Winston a toujours été une bête de scène et il l'a prouvé encore une fois au public de Belle et Bum samedi soir. Quand il est revenu chanter la nouvelle Just Sayin', on aurait dit un grand efflanqué fraîchement diplômé de l'école de danse de James Brown. Même les plus convaincus de ses fans risquent d'être étonnés par les rythmes et les couleurs de cet album aux chansons très dansantes.

Curio City est le résultat d'une profonde remise en question chez Winston, qui a quitté Paris et la France, où on l'adule, pour se fondre dans l'anonymat londonien.
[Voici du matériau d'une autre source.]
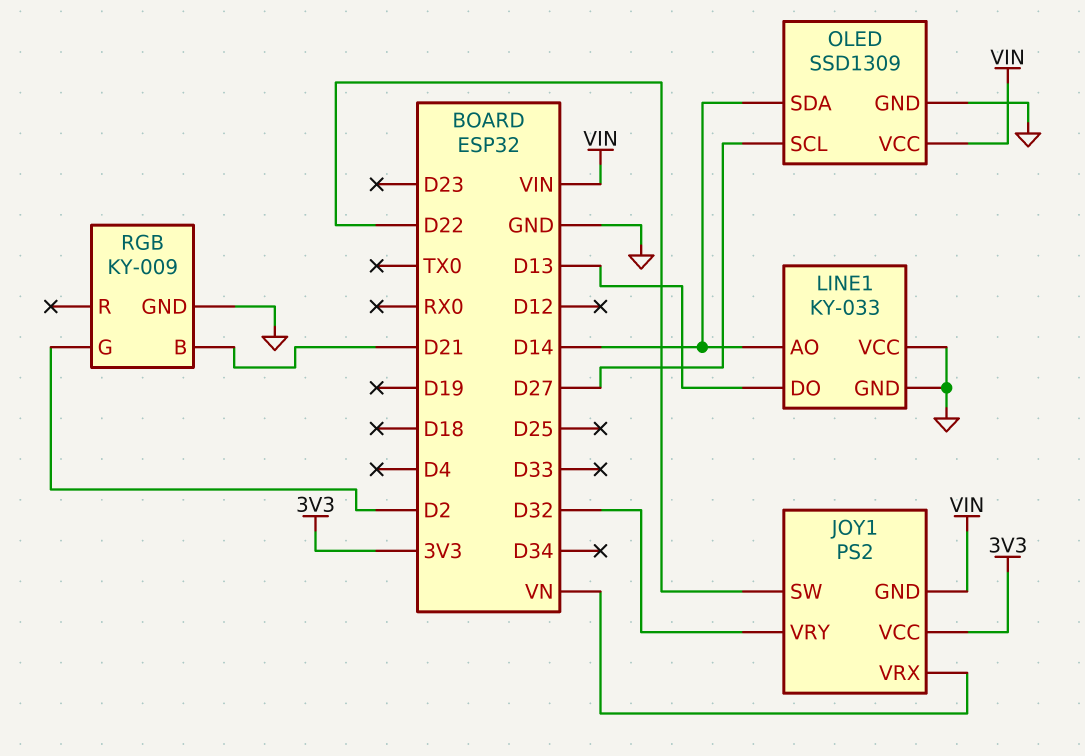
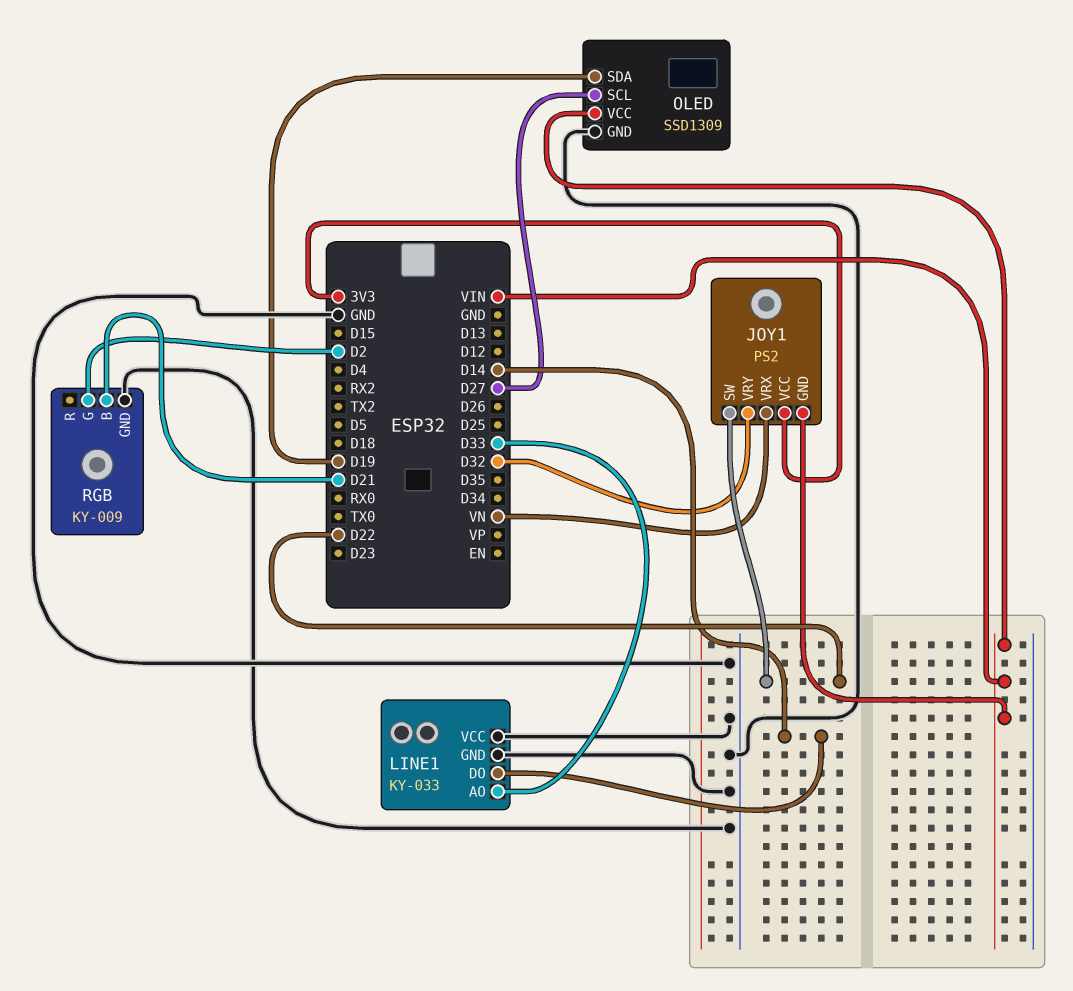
LINE1 pin AO: D14 -> D33
LINE1 pin DO: D13 -> D14
OLED pin SDA: D14 -> D19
Non seulement lui a-t-il fallu se réadapter à la métropole de son pays d'origine, mais il a dû combattre une panne d'inspiration comme il n'en avait jamais connu auparavant.

«À force de toujours parler de moi dans des interviews pendant des années, j'avais un peu perdu la flamme pour ce que je fais, explique-t-il. Quand ma dernière tournée a pris fin, j'ai senti que je n'avais plus rien à dire. En plus, j'avais besoin de changement. Ce n'est pas que mon deuxième album était pareil au premier, mais je n'avais pas accompli ce que j'avais en tête. Cette fois, je me suis dit que je n'allais pas faire d'album à moins qu'il soit exactement comme je le voulais et ce fut très difficile.»

«J'ai eu un blocage au niveau de l'écriture qui a duré six mois, mais, si je n'arrivais plus à écrire, c'est parce que je ne voulais pas écrire dans mon vieux style», explique-t-il.

Des influences contemporaines

Charlie Winston ne s'est pas pour autant tourné les pouces. Pour la première fois de sa vie, il s'est acheté une maison dans laquelle il s'est construit son propre studio d'enregistrement. Il a surtout appris à composer avec sa drôle de réalité d'artiste quasi apatride, tel un petit prince qui reviendrait d'un périple extraordinaire, mais dont personne n'aurait eu vent à la maison.

Curio City, dans lequel Winston joue d'à peu près tous les instruments, est le disque d'un Anglais qui, sans rechercher la gloire à tout prix chez lui, veut être reconnu par ses compatriotes et ainsi pouvoir élaborer des projets d'envergure dans son pays natal comme il peut le faire dans les pays francophones. C'est surtout un album imprégné de la musique qu'il s'est mis à écouter depuis son retour à Londres.

«Je tenais à écouter seulement de la musique d'aujourd'hui», dit-il comme pour se démarquer des Nina Simone et Jacques Brel auxquels on l'a notamment associé par le passé. 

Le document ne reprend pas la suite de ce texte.